#### 書面任務 1:
請回答以下關於這篇談 Spark job 觸發的文章的問題：
(a) 文中說判斷是 RDD action 操作的標誌是什麼？
(b) 說明 DataFrame 如何觸發 job 時，文中以哪個方法為例？
(c) RDD.scala 中 collect() 的註解說，這個方法只應在什麼情況下使用？
#### 書面任務 2:
這篇談 Spark job 觸發的文章在最後一行之後該怎麼寫下去？請接續寫完下一部分。

#### 文件段落:
★ ★ ★

Spark job 的觸發

阿新 • • 發佈：2018-12-04

判斷是RDD action的操作的一個標誌是
其函式實現裡得有

sc.runJob

RDD 是怎麼觸發job的

以 rdd.count 為例

RDD.scala

/**
   * Return the number of elements in the RDD.
   */
  def count(): Long = sc.runJob(this, Utils.getIteratorSize _).sum

SparkContext.scala

/**
   * Run a job on all partitions in an RDD and return the results in an array.
   *
   * @param rdd target RDD to run tasks on
   * @param func a function to run on each partition of the RDD
   * @return in-memory collection with a result of the job (each collection element will contain
   * a result from one partition)
   */
  def runJob[T, U: ClassTag](rdd: RDD[T], func: Iterator[T] => U): Array[U] = {
    runJob(rdd, func, 0 until rdd.partitions.length)
  }

DataFrame 是怎麼觸發job的

以 df.count 為例
比rdd 要囉嗦很多

DataSet.scala

/**
   * Returns the number of rows in the Dataset.
   * @group action
   * @since 1.6.0
   */
  def count(): Long = withAction("count", groupBy().count().queryExecution) { plan =>
    plan.executeCollect().head.getLong(0)
  }

SparkPlan.scala

/**
   * Runs this query returning the result as an array.
   */
  def executeCollect(): Array[InternalRow] = {
    val byteArrayRdd = getByteArrayRdd()

    val results = ArrayBuffer[InternalRow]()
    byteArrayRdd.collect().foreach { countAndBytes =>
      decodeUnsafeRows(countAndBytes._2).foreach(results.+=)
    }
    results.toArray
  }

RDD.scala

/**
   * Return an array that contains all of the elements in this RDD.
   *
   * @note This method should only be used if the resulting array is expected to be small, as
   * all the data is loaded into the driver's memory.
   */
  def collect(): Array[T] = withScope {
    val results = sc.runJob(this, (iter: Iterator[T]) => iter.toArray)
    Array.concat(results: _*)
  }

SparkContext.scala

/**
   * Run a job on all partitions in an RDD and return the results in an array.
   *
   * @param rdd target RDD to run tasks on
   * @param func a function to run on each partition of the RDD
   * @return in-memory collection with a result of the job (each collection element will contain
   * a result from one partition)

★ ★ ★

#### 原始資料:
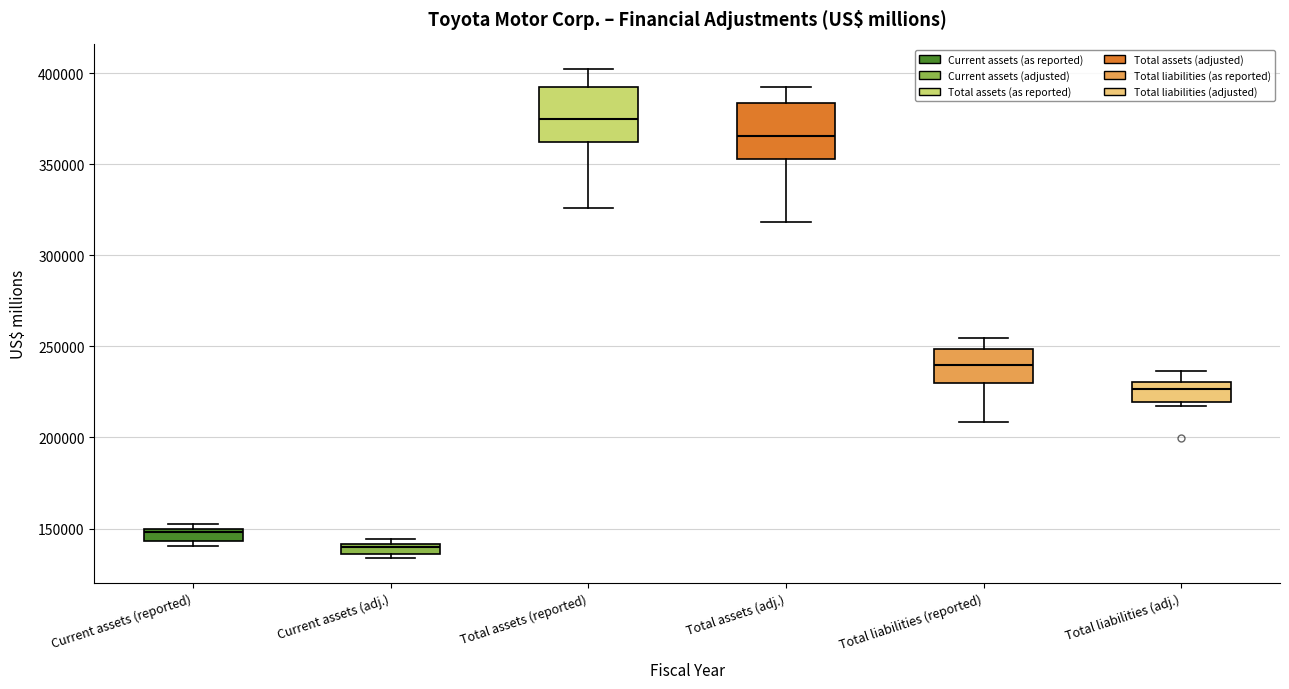

Where is the upper edge of the box for Total assets (reported) on the y-axis? The values are not printed on the chart, so give them approximately, as read against the axis.

395000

★ ★ ★

#### 回覆 1:
(a) 函式實現裡得有 sc.runJob。
(b) df.count。
(c) 只應在結果陣列預期很小時使用，因為所有資料都會載入 driver 的記憶體。

#### 回覆 2:
   */
  def runJob[T, U: ClassTag](rdd: RDD[T], func: Iterator[T] => U): Array[U] = {
    runJob(rdd, func, 0 until rdd.partitions.length)
  }

至此殊途同歸

spark.read.parquet 也能觸發job

val df: DataFrame = spark.read.parquet("/tmp/spark-975aa02f-fa2e-4b03-a3bd-7d57e3927787/" +
      "part-00000-61784fcc-e6cc-4ea8-bb14-7405f680681d.snappy.parquet"

DataFrameReader.scala

def parquet(path: String): DataFrame = {
    // This method ensures that calls that explicit need single argument works, see SPARK-16009
    parquet(Seq(path): _*)
  }

DataFrameReader.scala

def parquet(paths: String*): DataFrame = {
    format("parquet").load(paths: _*)
  }

DataFrameReader.scala

def load(paths: String*): DataFrame = {
    sparkSession.baseRelationToDataFrame(
      DataSource.apply(
        sparkSession,
        paths = paths,
        userSpecifiedSchema = userSpecifiedSchema,
        className = source,
        options = extraOptions.toMap).resolveRelation())
  }

DataSource.scala

def resolveRelation()
{
...
format.inferSchema(
        sparkSession,
        caseInsensitiveOptions,
        tempFileIndex.allFiles())
        ...
        }

ParquetFileFormat.scala

override def inferSchema()
{
...
ParquetFileFormat.mergeSchemasInParallel(filesToTouch, sparkSession)
...
}

ParquetFileFormat.scala

def mergeSchemasInParallel()
{
...
// Issues a Spark job to read Parquet schema in parallel.
    val partiallyMergedSchemas =
      sparkSession
        .sparkContext
        .parallelize(partialFileStatusInfo, numParallelism)
        .mapPartitions { iterator =>
          // Resembles fake `FileStatus`es with serialized path and length information.
          val fakeFileStatuses = iterator.map { case (path, length) =>
            new FileStatus(length, false, 0, 0, 0, 0, null, null, null, new Path(path))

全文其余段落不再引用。